• _Requirement_: Reproduce each of the entries that follow, exactly.

Saved data entries:
- - -

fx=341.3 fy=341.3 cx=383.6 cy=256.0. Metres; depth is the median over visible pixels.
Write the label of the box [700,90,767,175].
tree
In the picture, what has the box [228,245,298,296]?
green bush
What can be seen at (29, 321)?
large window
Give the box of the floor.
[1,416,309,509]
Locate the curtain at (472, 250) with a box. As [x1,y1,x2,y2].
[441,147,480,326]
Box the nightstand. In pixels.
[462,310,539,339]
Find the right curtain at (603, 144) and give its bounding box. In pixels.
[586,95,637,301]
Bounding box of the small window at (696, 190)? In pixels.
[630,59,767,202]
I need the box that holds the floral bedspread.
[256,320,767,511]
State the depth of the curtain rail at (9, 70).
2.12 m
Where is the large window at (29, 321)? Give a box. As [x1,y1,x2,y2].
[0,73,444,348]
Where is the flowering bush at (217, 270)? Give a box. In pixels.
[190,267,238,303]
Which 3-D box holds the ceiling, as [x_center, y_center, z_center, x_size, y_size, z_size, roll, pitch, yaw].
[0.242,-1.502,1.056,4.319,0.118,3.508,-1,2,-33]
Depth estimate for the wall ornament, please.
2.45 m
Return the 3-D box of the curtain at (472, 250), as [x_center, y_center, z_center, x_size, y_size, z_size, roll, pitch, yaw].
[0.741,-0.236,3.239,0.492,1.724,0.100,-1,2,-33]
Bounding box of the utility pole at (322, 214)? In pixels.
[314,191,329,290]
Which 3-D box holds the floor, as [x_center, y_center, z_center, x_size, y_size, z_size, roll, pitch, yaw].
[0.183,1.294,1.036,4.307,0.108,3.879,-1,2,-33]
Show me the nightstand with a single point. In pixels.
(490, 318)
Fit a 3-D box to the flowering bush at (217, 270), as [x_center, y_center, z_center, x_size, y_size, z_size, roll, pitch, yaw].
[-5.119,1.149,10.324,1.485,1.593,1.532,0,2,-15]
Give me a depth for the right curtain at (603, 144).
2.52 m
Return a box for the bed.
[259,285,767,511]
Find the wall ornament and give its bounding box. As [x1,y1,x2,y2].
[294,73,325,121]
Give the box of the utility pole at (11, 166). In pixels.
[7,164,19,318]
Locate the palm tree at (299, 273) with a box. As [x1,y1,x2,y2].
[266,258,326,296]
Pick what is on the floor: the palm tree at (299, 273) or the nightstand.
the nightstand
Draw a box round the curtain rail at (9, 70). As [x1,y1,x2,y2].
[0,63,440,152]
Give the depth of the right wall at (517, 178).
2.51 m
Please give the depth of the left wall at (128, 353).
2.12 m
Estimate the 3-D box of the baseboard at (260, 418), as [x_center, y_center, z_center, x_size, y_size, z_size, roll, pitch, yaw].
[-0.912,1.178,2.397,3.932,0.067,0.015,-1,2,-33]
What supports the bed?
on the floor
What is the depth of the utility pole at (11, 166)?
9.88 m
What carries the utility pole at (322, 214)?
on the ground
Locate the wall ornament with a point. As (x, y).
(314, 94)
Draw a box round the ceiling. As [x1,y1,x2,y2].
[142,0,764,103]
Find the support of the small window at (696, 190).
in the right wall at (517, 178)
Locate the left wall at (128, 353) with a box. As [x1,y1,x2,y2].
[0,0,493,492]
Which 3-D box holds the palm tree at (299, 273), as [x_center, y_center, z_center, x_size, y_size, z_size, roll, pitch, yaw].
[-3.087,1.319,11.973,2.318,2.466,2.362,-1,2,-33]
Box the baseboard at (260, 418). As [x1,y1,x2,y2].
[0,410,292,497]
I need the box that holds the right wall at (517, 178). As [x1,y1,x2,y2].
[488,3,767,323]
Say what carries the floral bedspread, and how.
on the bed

- - -

• _Finished exercise_:
fx=341.3 fy=341.3 cx=383.6 cy=256.0. Metres; depth is the median over visible pixels.
Write the label of the box [700,90,767,175].
tree
In the picture, what has the box [228,245,298,296]?
green bush
What can be seen at (29, 321)?
large window
Give the box of the floor.
[1,416,309,509]
Locate the curtain at (472, 250) with a box. As [x1,y1,x2,y2].
[441,147,480,326]
Box the nightstand. In pixels.
[462,310,539,339]
Find the right curtain at (603, 144) and give its bounding box. In pixels.
[586,95,637,301]
Bounding box of the small window at (696, 190)? In pixels.
[630,59,767,202]
I need the box that holds the floral bedspread.
[256,320,767,511]
State the depth of the curtain rail at (9, 70).
2.12 m
Where is the large window at (29, 321)? Give a box. As [x1,y1,x2,y2].
[0,73,444,348]
Where is the flowering bush at (217, 270)? Give a box. In pixels.
[190,267,238,303]
Which 3-D box holds the ceiling, as [x_center, y_center, z_center, x_size, y_size, z_size, roll, pitch, yaw].
[0.242,-1.502,1.056,4.319,0.118,3.508,-1,2,-33]
Depth estimate for the wall ornament, please.
2.45 m
Return the 3-D box of the curtain at (472, 250), as [x_center, y_center, z_center, x_size, y_size, z_size, roll, pitch, yaw].
[0.741,-0.236,3.239,0.492,1.724,0.100,-1,2,-33]
Bounding box of the utility pole at (322, 214)? In pixels.
[314,191,329,290]
Which 3-D box holds the floor, as [x_center, y_center, z_center, x_size, y_size, z_size, roll, pitch, yaw].
[0.183,1.294,1.036,4.307,0.108,3.879,-1,2,-33]
Show me the nightstand with a single point. In pixels.
(490, 318)
Fit a 3-D box to the flowering bush at (217, 270), as [x_center, y_center, z_center, x_size, y_size, z_size, roll, pitch, yaw].
[-5.119,1.149,10.324,1.485,1.593,1.532,0,2,-15]
Give me a depth for the right curtain at (603, 144).
2.52 m
Return a box for the bed.
[259,285,767,511]
Find the wall ornament and give its bounding box. As [x1,y1,x2,y2].
[294,73,325,121]
Give the box of the utility pole at (11, 166). In pixels.
[7,164,19,318]
Locate the palm tree at (299, 273) with a box. As [x1,y1,x2,y2].
[266,258,326,296]
Pick what is on the floor: the palm tree at (299, 273) or the nightstand.
the nightstand
Draw a box round the curtain rail at (9, 70). As [x1,y1,x2,y2].
[0,63,440,152]
Give the depth of the right wall at (517, 178).
2.51 m
Please give the depth of the left wall at (128, 353).
2.12 m
Estimate the 3-D box of the baseboard at (260, 418), as [x_center, y_center, z_center, x_size, y_size, z_size, roll, pitch, yaw].
[-0.912,1.178,2.397,3.932,0.067,0.015,-1,2,-33]
What supports the bed?
on the floor
What is the depth of the utility pole at (11, 166)?
9.88 m
What carries the utility pole at (322, 214)?
on the ground
Locate the wall ornament with a point. As (x, y).
(314, 94)
Draw a box round the ceiling. As [x1,y1,x2,y2].
[142,0,764,103]
Find the support of the small window at (696, 190).
in the right wall at (517, 178)
Locate the left wall at (128, 353) with a box. As [x1,y1,x2,y2].
[0,0,493,492]
Which 3-D box holds the palm tree at (299, 273), as [x_center, y_center, z_center, x_size, y_size, z_size, roll, pitch, yaw].
[-3.087,1.319,11.973,2.318,2.466,2.362,-1,2,-33]
Box the baseboard at (260, 418). As [x1,y1,x2,y2].
[0,410,292,497]
I need the box that holds the right wall at (517, 178). As [x1,y1,x2,y2].
[488,3,767,323]
Say what carries the floral bedspread, and how.
on the bed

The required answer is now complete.